Pragmatically, if there are features you care about, then it’s important to train the SAE on many texts that exhibit that feature. This is also true for the safety relevant features.
In general, I don’t think you need these 1000x feature expansions. Even a 1x feature expansion will give you sparse features (because of the L1 penalty). If you want your model to [have positive personality traits] then you only need to disentangle those features.
[Note: I think your “SAE’s don’t find all Othello board state features” does not make the point that SAE’s don’t find relevant features, but I’d need to think for 15 min to clearly state it which I don’t want to do now, lol. If you think that’s a crux though, then I’ll try to communicate it]
Correlated Features
They said 82% of features had a max of 0.3 correlation which (wait, does this imply that 18% of their million billion features did correlate even more???), I agree is a lot. I think this is strongest evidence for “neuron basis is not as good as SAE’s”, which I’m unsure who is still arguing that, but as a sanity check makes sense.
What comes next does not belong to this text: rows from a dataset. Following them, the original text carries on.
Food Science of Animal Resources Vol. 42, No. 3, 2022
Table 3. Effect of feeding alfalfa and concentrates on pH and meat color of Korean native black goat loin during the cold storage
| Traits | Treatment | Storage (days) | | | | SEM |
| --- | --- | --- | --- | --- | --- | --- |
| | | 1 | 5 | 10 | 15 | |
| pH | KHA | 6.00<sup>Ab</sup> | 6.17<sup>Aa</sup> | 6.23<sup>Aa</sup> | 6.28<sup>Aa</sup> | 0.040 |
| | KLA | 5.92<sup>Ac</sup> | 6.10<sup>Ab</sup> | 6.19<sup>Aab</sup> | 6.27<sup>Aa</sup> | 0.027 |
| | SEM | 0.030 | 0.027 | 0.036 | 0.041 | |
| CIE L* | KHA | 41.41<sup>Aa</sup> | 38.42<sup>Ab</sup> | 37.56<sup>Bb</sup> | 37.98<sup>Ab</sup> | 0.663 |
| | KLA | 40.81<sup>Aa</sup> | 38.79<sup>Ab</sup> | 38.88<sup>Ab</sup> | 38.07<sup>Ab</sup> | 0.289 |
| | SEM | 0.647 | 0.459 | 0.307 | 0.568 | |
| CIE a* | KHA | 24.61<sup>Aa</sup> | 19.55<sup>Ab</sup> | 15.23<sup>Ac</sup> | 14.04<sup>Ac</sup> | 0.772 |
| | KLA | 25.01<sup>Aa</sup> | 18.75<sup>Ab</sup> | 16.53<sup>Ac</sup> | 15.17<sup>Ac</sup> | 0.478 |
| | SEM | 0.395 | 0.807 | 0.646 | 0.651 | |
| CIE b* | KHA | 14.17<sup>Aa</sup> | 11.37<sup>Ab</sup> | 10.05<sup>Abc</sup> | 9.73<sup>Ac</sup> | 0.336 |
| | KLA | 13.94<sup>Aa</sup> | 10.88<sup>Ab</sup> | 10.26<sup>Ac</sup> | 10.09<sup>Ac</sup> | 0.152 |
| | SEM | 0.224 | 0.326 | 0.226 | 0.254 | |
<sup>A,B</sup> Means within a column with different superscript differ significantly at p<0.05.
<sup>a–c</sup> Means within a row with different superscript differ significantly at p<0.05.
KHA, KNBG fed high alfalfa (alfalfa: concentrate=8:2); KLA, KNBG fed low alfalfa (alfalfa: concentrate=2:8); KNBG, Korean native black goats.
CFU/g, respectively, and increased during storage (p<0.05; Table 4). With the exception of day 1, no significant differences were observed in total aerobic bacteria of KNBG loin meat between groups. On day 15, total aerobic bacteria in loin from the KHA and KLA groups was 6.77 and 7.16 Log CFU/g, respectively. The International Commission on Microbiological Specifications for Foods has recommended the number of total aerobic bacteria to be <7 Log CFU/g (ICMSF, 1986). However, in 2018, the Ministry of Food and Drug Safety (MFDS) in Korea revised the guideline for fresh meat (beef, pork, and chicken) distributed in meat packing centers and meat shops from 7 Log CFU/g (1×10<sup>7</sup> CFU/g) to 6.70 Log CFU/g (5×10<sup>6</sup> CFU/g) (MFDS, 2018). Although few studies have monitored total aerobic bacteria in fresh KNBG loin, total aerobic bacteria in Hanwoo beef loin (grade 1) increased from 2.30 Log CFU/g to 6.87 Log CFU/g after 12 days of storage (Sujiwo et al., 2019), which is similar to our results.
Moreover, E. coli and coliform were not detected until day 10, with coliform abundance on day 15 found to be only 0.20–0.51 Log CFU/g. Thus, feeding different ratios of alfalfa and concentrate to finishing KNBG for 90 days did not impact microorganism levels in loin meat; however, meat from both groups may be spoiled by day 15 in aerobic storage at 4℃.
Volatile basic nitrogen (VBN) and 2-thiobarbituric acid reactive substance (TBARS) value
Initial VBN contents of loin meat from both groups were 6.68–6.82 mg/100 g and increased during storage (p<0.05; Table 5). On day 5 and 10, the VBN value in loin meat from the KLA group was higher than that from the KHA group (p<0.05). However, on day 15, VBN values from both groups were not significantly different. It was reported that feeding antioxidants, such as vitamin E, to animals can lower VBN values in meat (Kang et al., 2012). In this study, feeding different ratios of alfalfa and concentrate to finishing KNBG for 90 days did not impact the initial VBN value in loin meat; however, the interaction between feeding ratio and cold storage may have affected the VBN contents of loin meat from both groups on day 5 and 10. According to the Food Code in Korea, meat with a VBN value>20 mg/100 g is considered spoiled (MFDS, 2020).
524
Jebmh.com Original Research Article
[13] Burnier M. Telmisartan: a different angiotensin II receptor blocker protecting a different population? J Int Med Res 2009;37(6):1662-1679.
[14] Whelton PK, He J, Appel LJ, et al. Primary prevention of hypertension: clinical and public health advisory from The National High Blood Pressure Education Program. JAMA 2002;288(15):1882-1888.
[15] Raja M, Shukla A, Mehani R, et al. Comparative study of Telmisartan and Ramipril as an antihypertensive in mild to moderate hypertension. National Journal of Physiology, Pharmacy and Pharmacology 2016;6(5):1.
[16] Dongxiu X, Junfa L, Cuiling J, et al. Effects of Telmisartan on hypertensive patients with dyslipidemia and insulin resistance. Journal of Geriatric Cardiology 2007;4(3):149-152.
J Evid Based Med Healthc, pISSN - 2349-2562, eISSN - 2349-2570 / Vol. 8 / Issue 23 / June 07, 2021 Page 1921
However, some neurons are monosemantic so it makes sense for SAE features to also find those (though again, 18% of a milllion billion have a higher correlation than 0.3?)
I’m sure they actually found very strongly correlated features specifically for the outlier dimensions in the residual stream which Anthropic has previous work showing is basis aligned (unless Anthropic trains their models in ways that doesn’t produce an outlier dimension which there is existing lit on).
[Note: I wrote a lot. Feel free to respond to this comment in parts!]
Yeah, this is the kind of limitation I’m worried about. Maybe for interpretability purposes, it would be good to pretend we have a gated SAE which only kicks in at ~50% max activation. So when you look at the active features all the “noisy” low-activation features are hidden and you only see “the model is strongly thinking about the Golden Gate Bridge”. This ties in to my question at the end of how many tokens have any high-activation feature.
This matches my intuition. Do you know if people have experimented on this and written it up anywhere? I imagine the simplest thing to do might be having corpuses in different languages (e.g. English and Arabic), and to train an SAE on various ratios of them until an Arabic-text-detector feature shows up.
That would make sense, assuming they have outlier dimensions!